Variational Encoder
Posted on Sat 31 May 2025 in Probability
I am interested in making a contribution to Emedded Optimal Transport by extending some of the low dimensional encoding techniques to Optimal Transport. This is the first of my projects to learn the computational literature and techniques
You can visit my code: (https://github.com/EvanMisshula/variational-encoder)
🧠What Is a Variational Autoencoder?
A Variational Autoencoder (VAE) is a type of generative model. It learns to represent data (like images, text, etc.) using a smaller number of latent variables, and it can also generate new data that looks like the training data.
It's based on two main ideas:
- Autoencoders – Learn to compress and then reconstruct data.

*Work order A:* Pull out every line of the camera-calibration records (the multi-view scene records with intrinsics, distortion and relative poses) word for word. Leave the pictures out.
The records that come next are unrelated to the post on variational autoencoders.

*Data section:*
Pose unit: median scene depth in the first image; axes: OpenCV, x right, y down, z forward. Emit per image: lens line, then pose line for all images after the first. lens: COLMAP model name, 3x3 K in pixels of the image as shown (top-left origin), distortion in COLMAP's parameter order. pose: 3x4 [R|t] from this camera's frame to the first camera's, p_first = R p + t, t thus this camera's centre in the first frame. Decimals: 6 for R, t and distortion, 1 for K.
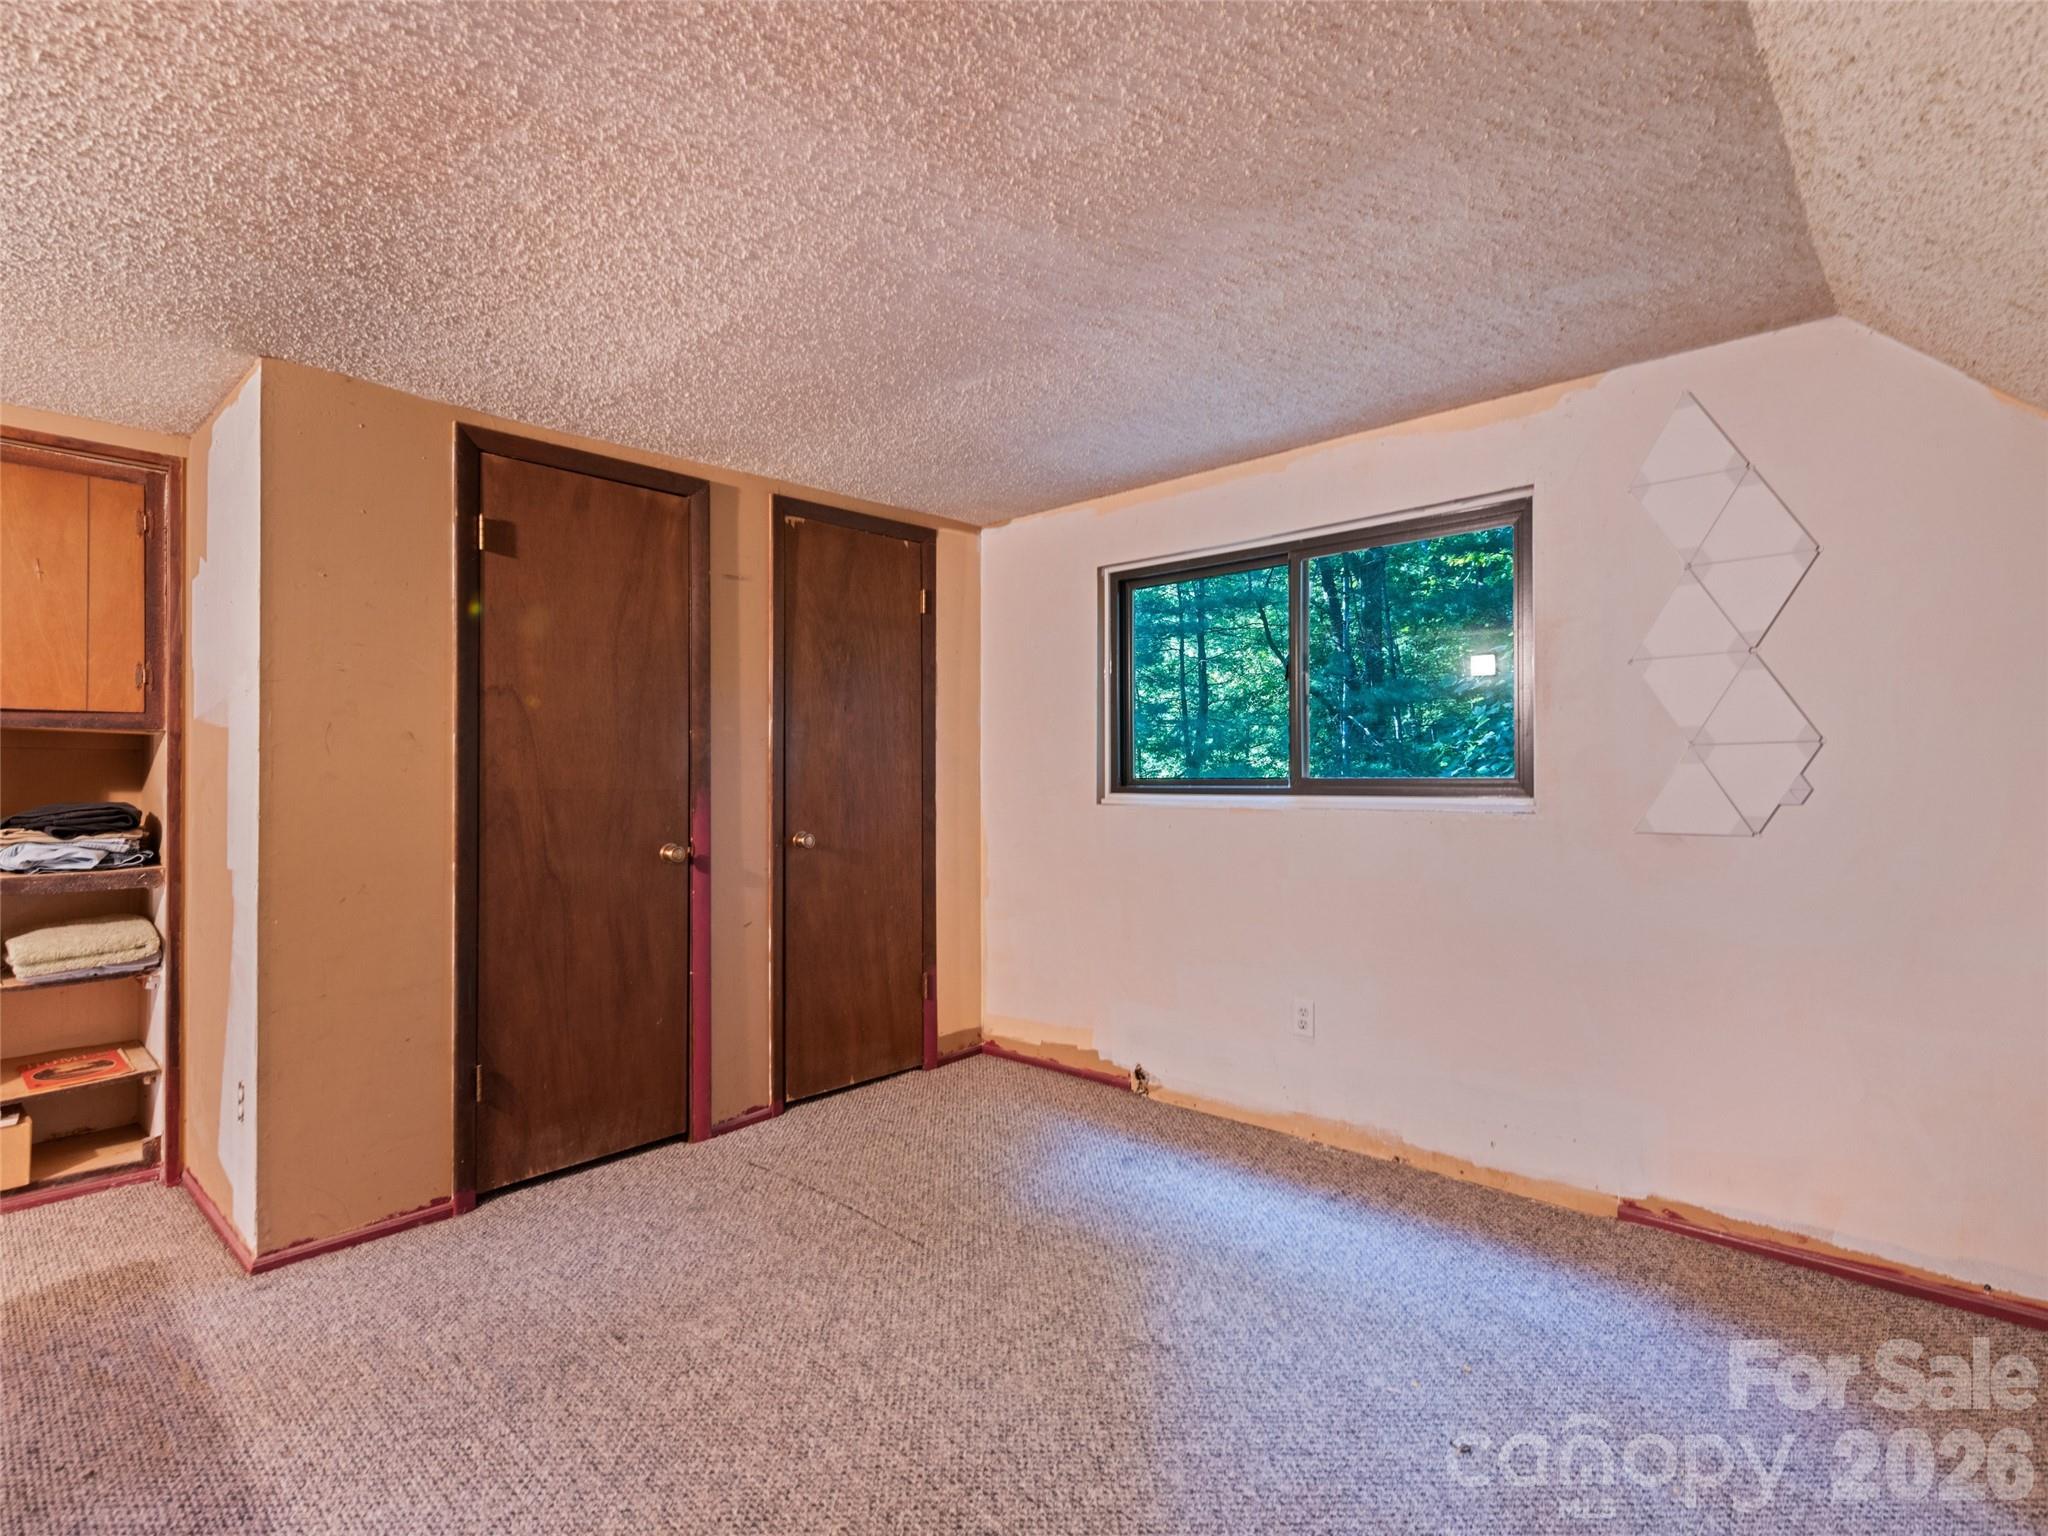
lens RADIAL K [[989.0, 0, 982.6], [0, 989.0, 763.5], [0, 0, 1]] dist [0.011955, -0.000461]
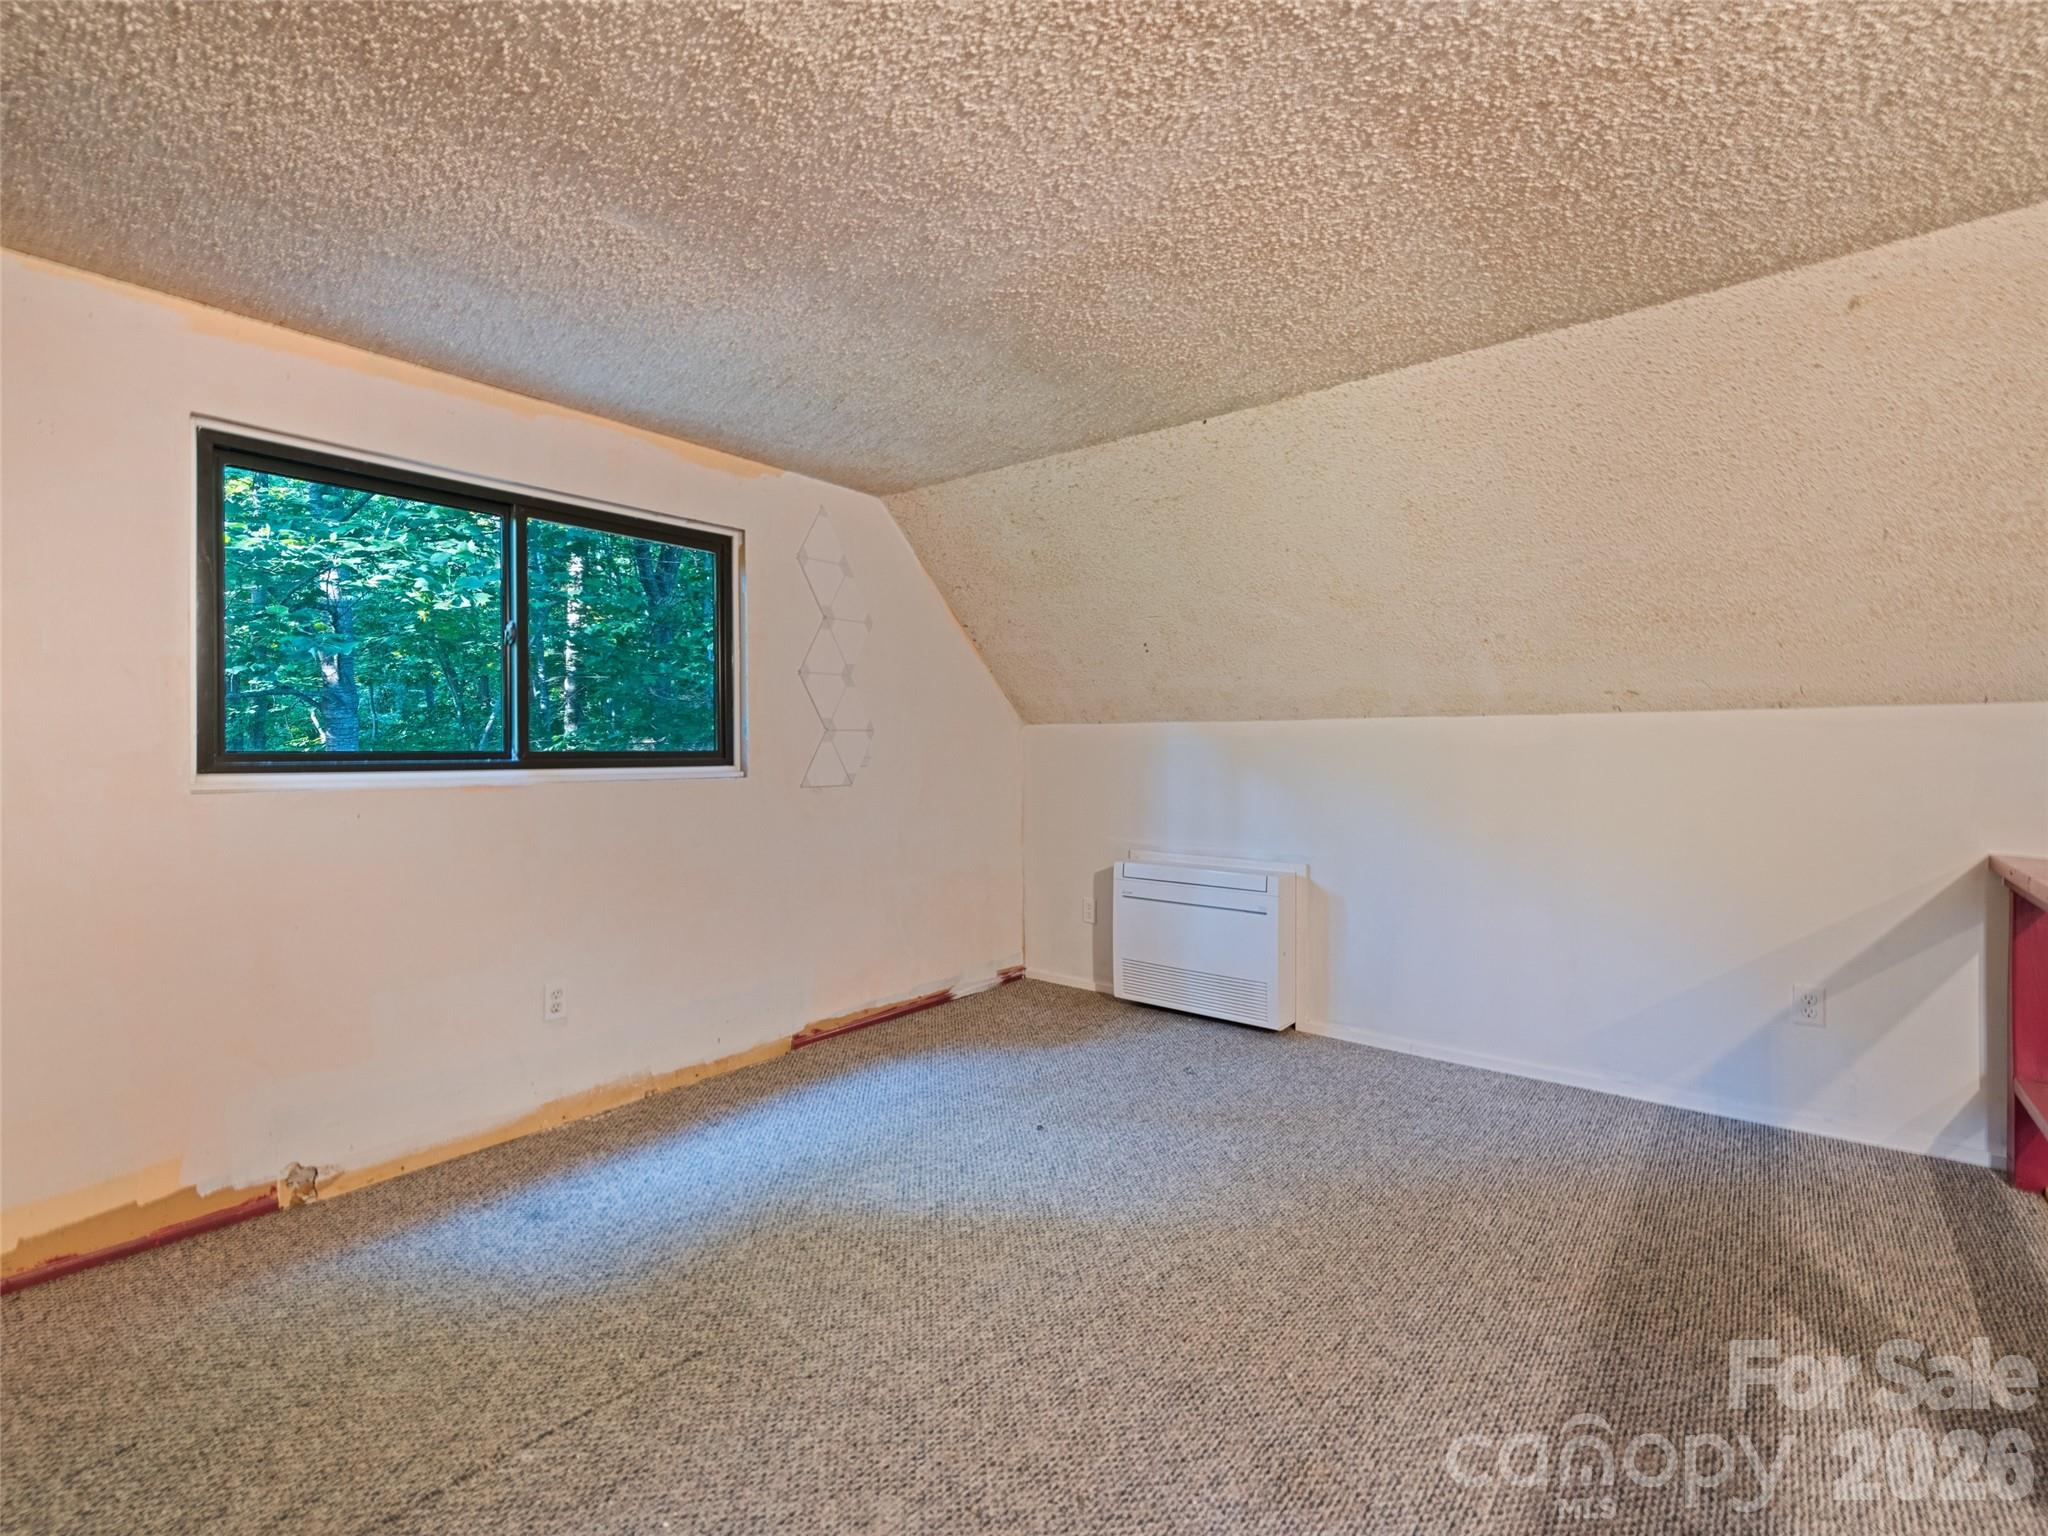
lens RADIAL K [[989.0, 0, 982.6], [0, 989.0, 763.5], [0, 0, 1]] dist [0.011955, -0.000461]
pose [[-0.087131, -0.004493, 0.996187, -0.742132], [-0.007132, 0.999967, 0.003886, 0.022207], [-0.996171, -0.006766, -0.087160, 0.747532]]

*Work order B:* Reproduce the variational autoencoder post from "A Variational Autoencoder (VAE)" to "the training data.", switching "latent variables" to "hidden variables".

*Result A:*
Pose unit: median scene depth in the first image; axes: OpenCV, x right, y down, z forward. Emit per image: lens line, then pose line for all images after the first. lens: COLMAP model name, 3x3 K in pixels of the image as shown (top-left origin), distortion in COLMAP's parameter order. pose: 3x4 [R|t] from this camera's frame to the first camera's, p_first = R p + t, t thus this camera's centre in the first frame. Decimals: 6 for R, t and distortion, 1 for K.
lens RADIAL K [[989.0, 0, 982.6], [0, 989.0, 763.5], [0, 0, 1]] dist [0.011955, -0.000461]
lens RADIAL K [[989.0, 0, 982.6], [0, 989.0, 763.5], [0, 0, 1]] dist [0.011955, -0.000461]
pose [[-0.087131, -0.004493, 0.996187, -0.742132], [-0.007132, 0.999967, 0.003886, 0.022207], [-0.996171, -0.006766, -0.087160, 0.747532]]

*Result B:*
A Variational Autoencoder (VAE) is a type of generative model. It learns to represent data (like images, text, etc.) using a smaller number of hidden variables, and it can also generate new data that looks like the training data.